Brandon continued to verbally abuse the mountain, claiming that the situation was “ridiculous” amongst other less flattering terms. However, we both knew that the only way down, was across, so continued to make our slow traverse, praying we wouldn’t take another fall, whilst our Japanese skiing friends patiently waited in the sun, and most probably had a good chuckle at our predicament.

We eventually made it over to where they were sat, but by this time Brandon was past the point of no return, and all traces of his love for snow had long since evapourated. Next was the final straight, back down to whence we came. Our young Japanese friends flew down, popping 360 spins at every available opportunity. I attempted to follow suit, but ending up misjuding and having a close encounter of the first kind with a tree.

The very last stretch was a battle through the forest. As the trunks closed in around us, tight technical boarding was required to navigate through the birch and pine.

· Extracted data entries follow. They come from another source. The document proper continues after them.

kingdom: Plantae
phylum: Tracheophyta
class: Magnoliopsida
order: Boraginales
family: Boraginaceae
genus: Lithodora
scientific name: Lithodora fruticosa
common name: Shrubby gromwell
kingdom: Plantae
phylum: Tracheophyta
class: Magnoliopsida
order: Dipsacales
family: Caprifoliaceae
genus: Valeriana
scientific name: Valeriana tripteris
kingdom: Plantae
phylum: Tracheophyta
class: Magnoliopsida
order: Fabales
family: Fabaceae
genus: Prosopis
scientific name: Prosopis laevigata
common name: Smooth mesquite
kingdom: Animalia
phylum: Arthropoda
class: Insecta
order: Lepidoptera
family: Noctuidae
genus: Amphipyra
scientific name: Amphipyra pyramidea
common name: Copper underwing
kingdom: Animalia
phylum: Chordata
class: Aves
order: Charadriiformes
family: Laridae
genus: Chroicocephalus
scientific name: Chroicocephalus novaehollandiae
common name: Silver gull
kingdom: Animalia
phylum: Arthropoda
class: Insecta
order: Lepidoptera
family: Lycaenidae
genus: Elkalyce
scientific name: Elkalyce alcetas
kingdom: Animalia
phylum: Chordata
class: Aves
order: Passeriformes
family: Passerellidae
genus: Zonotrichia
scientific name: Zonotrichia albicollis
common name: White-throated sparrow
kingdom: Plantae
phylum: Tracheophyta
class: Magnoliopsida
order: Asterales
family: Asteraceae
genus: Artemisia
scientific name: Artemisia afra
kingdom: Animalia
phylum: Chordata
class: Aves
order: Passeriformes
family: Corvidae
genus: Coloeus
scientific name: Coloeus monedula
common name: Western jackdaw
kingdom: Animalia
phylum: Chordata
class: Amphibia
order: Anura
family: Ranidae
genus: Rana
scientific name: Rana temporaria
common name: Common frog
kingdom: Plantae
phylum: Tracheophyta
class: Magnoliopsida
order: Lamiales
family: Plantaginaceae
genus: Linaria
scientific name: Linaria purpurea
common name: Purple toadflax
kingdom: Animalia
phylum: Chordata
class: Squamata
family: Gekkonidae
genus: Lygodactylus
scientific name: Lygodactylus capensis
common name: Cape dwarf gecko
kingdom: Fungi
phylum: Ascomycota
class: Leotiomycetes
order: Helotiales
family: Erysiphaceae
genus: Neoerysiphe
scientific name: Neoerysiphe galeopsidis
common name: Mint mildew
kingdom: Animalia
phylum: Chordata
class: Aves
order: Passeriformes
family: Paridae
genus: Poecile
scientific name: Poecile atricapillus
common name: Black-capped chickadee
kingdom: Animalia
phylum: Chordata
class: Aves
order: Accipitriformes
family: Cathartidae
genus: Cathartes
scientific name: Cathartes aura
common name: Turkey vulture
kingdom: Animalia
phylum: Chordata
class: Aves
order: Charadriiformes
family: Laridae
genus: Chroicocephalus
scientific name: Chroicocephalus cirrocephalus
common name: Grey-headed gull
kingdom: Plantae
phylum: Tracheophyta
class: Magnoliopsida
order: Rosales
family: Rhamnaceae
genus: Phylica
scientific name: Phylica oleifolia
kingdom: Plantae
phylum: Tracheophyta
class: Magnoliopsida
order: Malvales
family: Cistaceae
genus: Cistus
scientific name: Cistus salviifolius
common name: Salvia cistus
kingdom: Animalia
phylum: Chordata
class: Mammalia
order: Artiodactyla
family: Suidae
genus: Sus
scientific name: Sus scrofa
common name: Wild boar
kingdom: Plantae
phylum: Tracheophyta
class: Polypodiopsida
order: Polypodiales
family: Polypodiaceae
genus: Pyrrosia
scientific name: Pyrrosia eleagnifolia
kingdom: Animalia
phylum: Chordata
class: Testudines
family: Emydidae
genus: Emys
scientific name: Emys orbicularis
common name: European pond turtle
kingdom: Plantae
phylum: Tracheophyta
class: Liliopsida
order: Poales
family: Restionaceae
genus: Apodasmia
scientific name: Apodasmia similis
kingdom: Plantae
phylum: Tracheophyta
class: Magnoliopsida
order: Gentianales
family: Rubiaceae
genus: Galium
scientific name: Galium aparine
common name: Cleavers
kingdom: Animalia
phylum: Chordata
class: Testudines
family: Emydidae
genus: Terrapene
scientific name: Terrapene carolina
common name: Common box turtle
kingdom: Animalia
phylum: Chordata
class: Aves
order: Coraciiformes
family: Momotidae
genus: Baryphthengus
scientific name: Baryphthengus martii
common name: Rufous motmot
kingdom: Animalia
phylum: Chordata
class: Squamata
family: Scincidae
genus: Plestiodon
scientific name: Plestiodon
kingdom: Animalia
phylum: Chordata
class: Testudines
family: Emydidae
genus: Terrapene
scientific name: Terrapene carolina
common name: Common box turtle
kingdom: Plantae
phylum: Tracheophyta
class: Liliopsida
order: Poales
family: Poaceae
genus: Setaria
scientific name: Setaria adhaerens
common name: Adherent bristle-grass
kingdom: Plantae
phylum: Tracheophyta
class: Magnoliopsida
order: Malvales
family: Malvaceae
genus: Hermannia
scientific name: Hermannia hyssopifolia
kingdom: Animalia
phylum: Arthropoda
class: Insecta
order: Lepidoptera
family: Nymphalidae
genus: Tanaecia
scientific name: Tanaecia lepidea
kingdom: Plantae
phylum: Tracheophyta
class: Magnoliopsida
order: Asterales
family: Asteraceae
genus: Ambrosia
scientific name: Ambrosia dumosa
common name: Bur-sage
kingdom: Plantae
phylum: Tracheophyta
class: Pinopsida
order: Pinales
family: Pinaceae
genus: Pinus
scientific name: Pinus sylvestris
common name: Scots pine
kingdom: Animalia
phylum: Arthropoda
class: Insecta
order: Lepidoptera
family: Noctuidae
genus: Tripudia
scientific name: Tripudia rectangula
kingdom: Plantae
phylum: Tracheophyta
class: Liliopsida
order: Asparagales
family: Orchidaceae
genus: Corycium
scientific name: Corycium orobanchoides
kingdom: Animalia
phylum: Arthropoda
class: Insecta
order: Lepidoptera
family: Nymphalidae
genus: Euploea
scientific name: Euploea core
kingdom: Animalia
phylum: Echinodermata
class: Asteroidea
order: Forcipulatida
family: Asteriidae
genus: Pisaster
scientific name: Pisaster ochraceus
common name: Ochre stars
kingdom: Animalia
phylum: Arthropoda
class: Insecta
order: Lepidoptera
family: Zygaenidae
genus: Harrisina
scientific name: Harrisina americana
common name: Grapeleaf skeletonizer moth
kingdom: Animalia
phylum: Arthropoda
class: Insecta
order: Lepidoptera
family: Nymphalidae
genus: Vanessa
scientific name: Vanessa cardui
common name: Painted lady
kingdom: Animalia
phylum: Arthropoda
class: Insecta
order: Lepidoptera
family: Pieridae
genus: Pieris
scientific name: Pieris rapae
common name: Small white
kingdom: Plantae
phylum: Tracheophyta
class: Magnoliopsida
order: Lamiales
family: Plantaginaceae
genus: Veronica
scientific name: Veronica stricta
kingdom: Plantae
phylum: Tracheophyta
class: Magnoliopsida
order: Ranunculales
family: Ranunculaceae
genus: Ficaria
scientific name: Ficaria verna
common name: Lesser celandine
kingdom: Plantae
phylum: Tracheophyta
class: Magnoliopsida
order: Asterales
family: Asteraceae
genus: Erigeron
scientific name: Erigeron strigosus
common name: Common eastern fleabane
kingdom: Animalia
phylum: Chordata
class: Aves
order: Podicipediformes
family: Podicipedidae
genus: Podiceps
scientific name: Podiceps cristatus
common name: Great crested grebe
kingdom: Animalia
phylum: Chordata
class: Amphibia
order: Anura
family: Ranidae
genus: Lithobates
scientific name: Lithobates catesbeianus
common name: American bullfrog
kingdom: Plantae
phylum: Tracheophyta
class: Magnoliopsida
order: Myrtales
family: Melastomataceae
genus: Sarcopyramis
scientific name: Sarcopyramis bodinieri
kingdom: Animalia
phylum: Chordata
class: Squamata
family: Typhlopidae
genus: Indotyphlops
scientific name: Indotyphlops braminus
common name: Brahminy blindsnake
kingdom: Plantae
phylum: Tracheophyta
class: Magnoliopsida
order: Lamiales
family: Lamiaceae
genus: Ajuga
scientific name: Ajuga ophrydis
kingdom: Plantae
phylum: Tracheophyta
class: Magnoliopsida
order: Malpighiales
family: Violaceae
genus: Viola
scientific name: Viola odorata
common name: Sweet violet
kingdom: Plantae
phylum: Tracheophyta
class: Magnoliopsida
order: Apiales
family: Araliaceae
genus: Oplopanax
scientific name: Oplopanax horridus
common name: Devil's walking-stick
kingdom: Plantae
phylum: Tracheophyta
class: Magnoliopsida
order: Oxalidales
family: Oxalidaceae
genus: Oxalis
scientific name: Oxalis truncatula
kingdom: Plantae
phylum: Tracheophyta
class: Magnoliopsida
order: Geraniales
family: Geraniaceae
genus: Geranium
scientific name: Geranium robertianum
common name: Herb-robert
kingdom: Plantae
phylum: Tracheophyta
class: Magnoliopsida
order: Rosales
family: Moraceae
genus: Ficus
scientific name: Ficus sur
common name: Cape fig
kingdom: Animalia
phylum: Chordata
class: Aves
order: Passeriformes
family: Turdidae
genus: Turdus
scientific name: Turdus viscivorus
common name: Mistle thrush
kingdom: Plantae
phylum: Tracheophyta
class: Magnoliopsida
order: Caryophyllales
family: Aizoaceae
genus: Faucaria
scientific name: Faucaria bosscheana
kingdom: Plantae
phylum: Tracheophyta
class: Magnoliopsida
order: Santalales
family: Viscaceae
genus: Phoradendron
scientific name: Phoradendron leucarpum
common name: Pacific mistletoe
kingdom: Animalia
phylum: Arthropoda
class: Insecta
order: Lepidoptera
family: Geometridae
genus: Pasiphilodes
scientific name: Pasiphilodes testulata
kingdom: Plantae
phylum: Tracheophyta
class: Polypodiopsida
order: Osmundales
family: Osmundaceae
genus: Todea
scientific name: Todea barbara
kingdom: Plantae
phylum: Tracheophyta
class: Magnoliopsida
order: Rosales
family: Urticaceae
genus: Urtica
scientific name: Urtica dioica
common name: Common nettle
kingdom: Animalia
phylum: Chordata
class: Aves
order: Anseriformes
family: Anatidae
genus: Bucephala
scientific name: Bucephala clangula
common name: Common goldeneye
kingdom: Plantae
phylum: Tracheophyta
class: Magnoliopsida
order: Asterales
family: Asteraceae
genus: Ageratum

Somewhere along the way we managed to pick up an out of control telemark skier, who provided us with much entertainment as he appeared not to have learnt how to stop, so performed a series of quite spectacular collisions with trees, rocks and other people.

By this time Brandon had given in to the mighty mountain, and fully accepted defeat. He removed his board and made the remainder of his way down on foot. It could be said with quite some certainty, that at this point in time, the young American was not a “happy chappy”.

Eventually the trees became too dense to ride through, so boards and skis went back onto packs, and out came the hiking poles. Yasu raced off down he mountain as he had to get back to open his bar, leaving the rest of us to make our way back at a more leisurely pace.

That final hike was probably the hardest of all. Exhausted from our long ascent, tricky traverses, burdened with heavy gear, and in dire need of decent rest, we still had a good 1.5 hours of walking to get back to the car. With aching legs and shoulders, sore feet and bodies in need of some serious t.l.c., we endured on. As we neared the base, Brandon’s sprits rose again, and by the time we were at the car, he was back to his normal jovial self, and we were already joking about how he had "lost it up there".

In total, the 9.5 hour round trip left us thoroughly exhausted, and good for nothing but bed. Overall, it was definitely more about the hiking than the riding, but despite our fatigue, it was a great day, and a great work out.

It would be nice to return when the snow is deep and powdery, but for now my board is in a deep sleep, dreaming of the day it will awaken from it’s summer slumber, and grace the slopes once more.


Blogger Lewis said...

I think "This is ridiculous" is a phrase that will pass into legend in the far-flung realm of Fukui-ken. God bless you Brandon.

Monday, June 13, 2005 6:53:00 pm

Anonymous Anonymous said...

Aramando said....
Crikey, I got tired just reading that.